Jason scoffs, shaking his head slowly. “I take it you didn’t hear a single word I said back at that meeting with Arkady. I made you a promise, Grigori, and I intend to keep it.”

“For ridding me of Arkady, I will be forever grateful, which is why I have instructed my son not to kill you, even though you deserve it,” my father says. “You should’ve killed me, Mr. Winchester. Because a surviving Fedorov is ten times worse than an angry one.”

“You’re not taking Audrey away from me,” Jason replies.

“Oh, but I am. And you won’t do anything about it. You do not scare me, Mr. Winchester. I’ll give you credit; you are ruthless. A man like you would get far in the Bratva. Should you wish to join your business with ours, I’m more than happy to have a chat about it at some point in the future. But Audrey is my daughter. She is a Fedorov. I almost lost her to this wretched city, but now, I am taking her home, where she belongs.”

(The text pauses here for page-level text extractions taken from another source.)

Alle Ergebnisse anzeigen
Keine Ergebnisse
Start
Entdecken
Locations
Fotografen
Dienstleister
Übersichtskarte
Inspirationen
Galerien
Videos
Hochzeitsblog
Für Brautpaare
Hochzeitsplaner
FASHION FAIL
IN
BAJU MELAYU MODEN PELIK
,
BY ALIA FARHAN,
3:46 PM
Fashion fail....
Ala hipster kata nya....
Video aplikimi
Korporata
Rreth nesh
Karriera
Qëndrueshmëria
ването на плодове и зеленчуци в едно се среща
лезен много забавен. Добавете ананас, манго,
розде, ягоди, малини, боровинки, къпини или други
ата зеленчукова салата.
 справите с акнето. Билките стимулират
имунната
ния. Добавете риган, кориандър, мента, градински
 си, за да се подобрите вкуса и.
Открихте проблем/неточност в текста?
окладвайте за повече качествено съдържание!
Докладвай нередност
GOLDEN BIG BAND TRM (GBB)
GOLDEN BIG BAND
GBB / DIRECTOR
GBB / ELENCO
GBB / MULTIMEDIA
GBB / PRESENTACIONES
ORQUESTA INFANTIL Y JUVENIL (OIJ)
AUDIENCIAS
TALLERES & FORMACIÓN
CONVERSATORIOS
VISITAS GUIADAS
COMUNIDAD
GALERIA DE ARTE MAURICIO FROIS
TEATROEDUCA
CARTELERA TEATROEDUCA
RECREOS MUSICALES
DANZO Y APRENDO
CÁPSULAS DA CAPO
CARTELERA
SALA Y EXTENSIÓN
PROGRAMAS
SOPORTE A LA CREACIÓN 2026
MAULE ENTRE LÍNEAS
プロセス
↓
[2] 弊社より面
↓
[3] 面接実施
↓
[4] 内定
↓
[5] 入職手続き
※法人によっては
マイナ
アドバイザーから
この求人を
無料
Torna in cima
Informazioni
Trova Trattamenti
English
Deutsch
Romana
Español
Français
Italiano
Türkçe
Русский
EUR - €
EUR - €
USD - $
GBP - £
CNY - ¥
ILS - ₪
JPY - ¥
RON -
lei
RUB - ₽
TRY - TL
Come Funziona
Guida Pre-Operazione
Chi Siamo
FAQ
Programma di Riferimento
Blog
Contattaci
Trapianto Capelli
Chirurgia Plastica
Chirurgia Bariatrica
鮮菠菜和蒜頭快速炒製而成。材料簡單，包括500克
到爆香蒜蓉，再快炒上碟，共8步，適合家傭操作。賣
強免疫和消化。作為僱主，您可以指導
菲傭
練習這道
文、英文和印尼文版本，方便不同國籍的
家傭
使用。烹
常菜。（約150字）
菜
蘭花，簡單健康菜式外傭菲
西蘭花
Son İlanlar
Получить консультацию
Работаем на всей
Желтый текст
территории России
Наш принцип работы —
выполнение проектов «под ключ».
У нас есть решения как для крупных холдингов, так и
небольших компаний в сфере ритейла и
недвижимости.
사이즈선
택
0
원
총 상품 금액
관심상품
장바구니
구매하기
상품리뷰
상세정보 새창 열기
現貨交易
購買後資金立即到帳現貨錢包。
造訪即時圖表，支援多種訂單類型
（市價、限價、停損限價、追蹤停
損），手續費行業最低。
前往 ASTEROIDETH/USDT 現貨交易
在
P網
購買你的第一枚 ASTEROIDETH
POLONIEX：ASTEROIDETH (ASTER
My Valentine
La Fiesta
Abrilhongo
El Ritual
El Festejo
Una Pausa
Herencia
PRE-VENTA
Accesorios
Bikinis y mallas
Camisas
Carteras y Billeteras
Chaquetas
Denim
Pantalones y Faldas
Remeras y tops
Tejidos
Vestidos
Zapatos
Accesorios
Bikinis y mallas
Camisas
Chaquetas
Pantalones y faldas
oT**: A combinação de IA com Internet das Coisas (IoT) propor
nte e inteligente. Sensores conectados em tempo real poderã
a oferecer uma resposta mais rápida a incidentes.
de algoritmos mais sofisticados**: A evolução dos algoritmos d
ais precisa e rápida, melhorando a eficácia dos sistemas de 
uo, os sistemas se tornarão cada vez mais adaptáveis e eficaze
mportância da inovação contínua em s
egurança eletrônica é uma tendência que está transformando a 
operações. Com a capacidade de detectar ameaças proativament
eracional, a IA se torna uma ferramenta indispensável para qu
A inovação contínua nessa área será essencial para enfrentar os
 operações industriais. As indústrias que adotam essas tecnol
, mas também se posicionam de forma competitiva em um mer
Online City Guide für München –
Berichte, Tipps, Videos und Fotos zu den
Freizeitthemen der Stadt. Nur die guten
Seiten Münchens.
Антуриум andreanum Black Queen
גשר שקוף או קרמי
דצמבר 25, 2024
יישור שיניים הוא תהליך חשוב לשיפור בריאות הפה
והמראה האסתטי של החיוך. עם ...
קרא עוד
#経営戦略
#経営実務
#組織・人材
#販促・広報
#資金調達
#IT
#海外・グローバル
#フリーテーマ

“I belong with Jason,” I shout, finding my voice. “Stop fucking talking about me like I’m not even here. I’m pregnant with Jason’s child. We’re in love. We want to live together, to build something together, to have a family. Do you remember what that is, Papa? Family? Real family, I mean, not this Bratva bullshit you keep trying to shove down our throats.” I pause and look at Vitaly. “Do you remember Mom, big brother? Do you remember how happy we were when she was alive? How you and Anton and I would run out of our rooms and almost tumble downstairs whenever she came home?”

For a moment, I spot a glimpse of hesitation in his blue eyes. But then the pain returns and his grip on the gun gets even tighter. “That’s all in the past, Audrey.”

“I am going to have a baby. I cannot and will not raise my child to become like you or Anton. Or worse, like our father,” I say. “How can you be so cruel, so spineless?”